Os trapezistas desceram do alto e vieram cumprimentar o público. Como estavam garbosos! Muitos pares de olhos, que haviam contemplado aquele risco todo, agora brilhavam e uma chuva de palmas eclodiu na acústica tão precária do velho circo.
Eu me esforçava por bater muita palma mesmo! Afinal a gente precisava compensa-los por ter executado uma façanha tão incrivelmente arriscada! Minhas mãozinhas ficaram vermelhas e doloridas de tanto que eu aplaudia. Eu havia experimentado de tudo ali: fascinação, apreensão, alívio! O maior tesão de criança. Minha preocupação era a próxima apresentação deles no dia seguinte... A grande empatia que eu possuía com aquelas pessoas sofridas do circo mambembe e o instinto maternal de proteção era inevitável! A grande marca que venho trazendo ao longo dos anos.
Bem, logo em seguida surgiram os palhaços risonhos e brincalhões, com suas caras pintadas Davam cambalhotas . caíam, esbarravam uns nos outros, quebravam velhos pratos, subiam uns nos outros.
Eu ainda estava sob o impacto do número anterior.Não achava nenhuma graça. Achava que, por baixo de suas caras pintadas, eram tristes.
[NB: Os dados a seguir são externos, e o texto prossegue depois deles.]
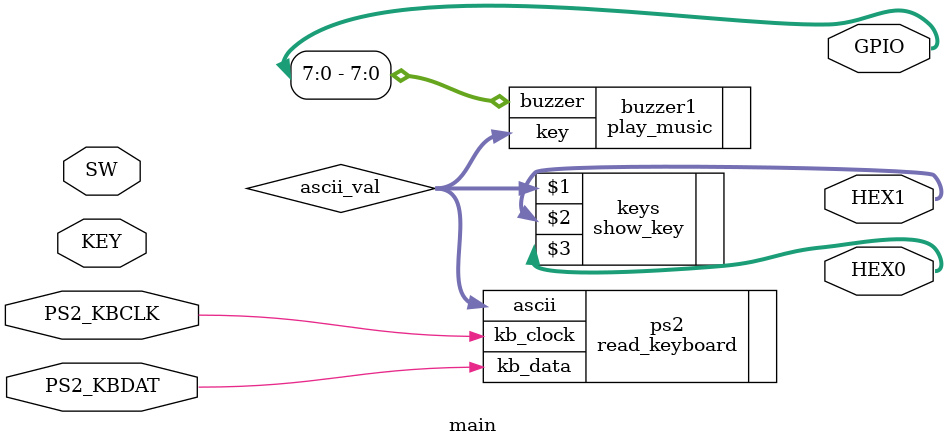
<source format=v>
module main (SW, KEY, PS2_KBCLK, PS2_KBDAT, GPIO, HEX0, HEX1);
	input [3:0] KEY;     // KEY0 is our record button. KEY0 again is stop recording (saved recordings can be written over, so no reset button needed).
	input [2:0] SW;      // SW2,1,0 are our registers for saved recordings
	input PS2_KBCLK;    // Clock input from the keyboard
	input PS2_KBDAT;    // Data input from the keyboard (byte)      (This and the above input need to be deciphered to values we can work with)
	output [35:0] GPIO; // These are our buzzer speakers. 7-0 is main buzzer. 35-28 is register buzzer #1. 27-20 is #2. 19-12 is #3.
	
	output [7:0] HEX0; // NOT NEEDED - DESIGN
	output [7:0] HEX1; // ^
	
	// Convert the keyboard input into processable data (ie, get ascii symbol of key)
	wire [6:0] ascii_val;
	read_keyboard ps2(.kb_data(PS2_KBDAT), .kb_clock(PS2_KBCLK), .ascii(ascii_val[6:0]));
	
	show_key keys(ascii_val[6:0], HEX1[7:0], HEX0[7:0]); // visual display -> showing the keys being used (for testing and looking pretty lol)
	
	// Simply call the music player module:
	play_music buzzer1(.key(ascii_val[6:0]), .buzzer(GPIO[7:0])); // NOT DONE, MORE I/O present
	
	
	// Simply call the recording saver module:
	
	
	// Simply call the recording player module:
	
endmodule
</source>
A platéia ria as gargalhadas e tudo parecia uma grande festa. As crianças, algumas no colo dos seus pais, lambuzadas de algodão doce apontavam para os palhaços e batiam palmas descompactadas. Tinha gente gritando e os sacos de pipoca eram derramados, caindo no chão de terra batida. Todos pareciam aliviar a tensão da presença do perigo que se fez presente durante o número anterior.
Eu continuava pensando e sentindo. Sentindo e pensando... estes homens também vão repetir as mesmas palhaçadas no dia seguinte... e no outro e no outro... Será que conseguirão sempre a mesma façanha todos os dias? O que seria melhor? Ser trapezista ou palhaço? Por que não faziam palhaçada no trapézio? Será que um trapezista conseguiria ser palhaço?
Logo os palhaços se retiraram do picadeiro porque ir começar o número do domador. E ele, o domador, parecia não correr muito risco porque o leão parecia muito velho... Bem, aí é uma outra estória.
Esta minha experiência cerceasse marcou minha vida surpereendentemente. O que seria mais difícil? A aventura dos homens voadores sem rede, ou o esforço dos homens pintados por estarem sempre alegres fazendo as pessoas rirem entre um número arriscado e outro? Anos mais tarde, quando virei gente grande, sempre diante de uma situação de risco, noto que, tem hora que sou trapezista e outra em que sou palhaço. E que , de repente, posso ser um palhaço trapezista. Percebo que o risco e o medo de cair acompanham cada ação da gente quando nos expomos a situações difíceis que a vida nos traz. Percebi que quando se apresenta uma situação de risco inevitável, não há espaço para o medo e que o perigo faz parte do dia a dia que é uma sucessão de espetáculos, que só termina quando terminamos aqui no palco do planeta. E que há de se respeitar o palhaço que existe em nós para que assim possamos enfrentar as situações de ridículo que a sociedade nos oferece com suas exigências marginalizantes. Esta é a forma de nos distrair do medo de cair na frente de todo mundo, de ficar velho e morrer. Isto quando a postura elegante do trapezista garboso vai nos abandonando e a gente começa a sofrer limitações.
Sem dúvida aquele foi o espetáculo que fez minha natureza humana tomar maior consciência. Conhecer a dimensão das minhas possibilidades e me mostrar o direito de pintar o rosto e me esconder quando o meu ser procura proteção.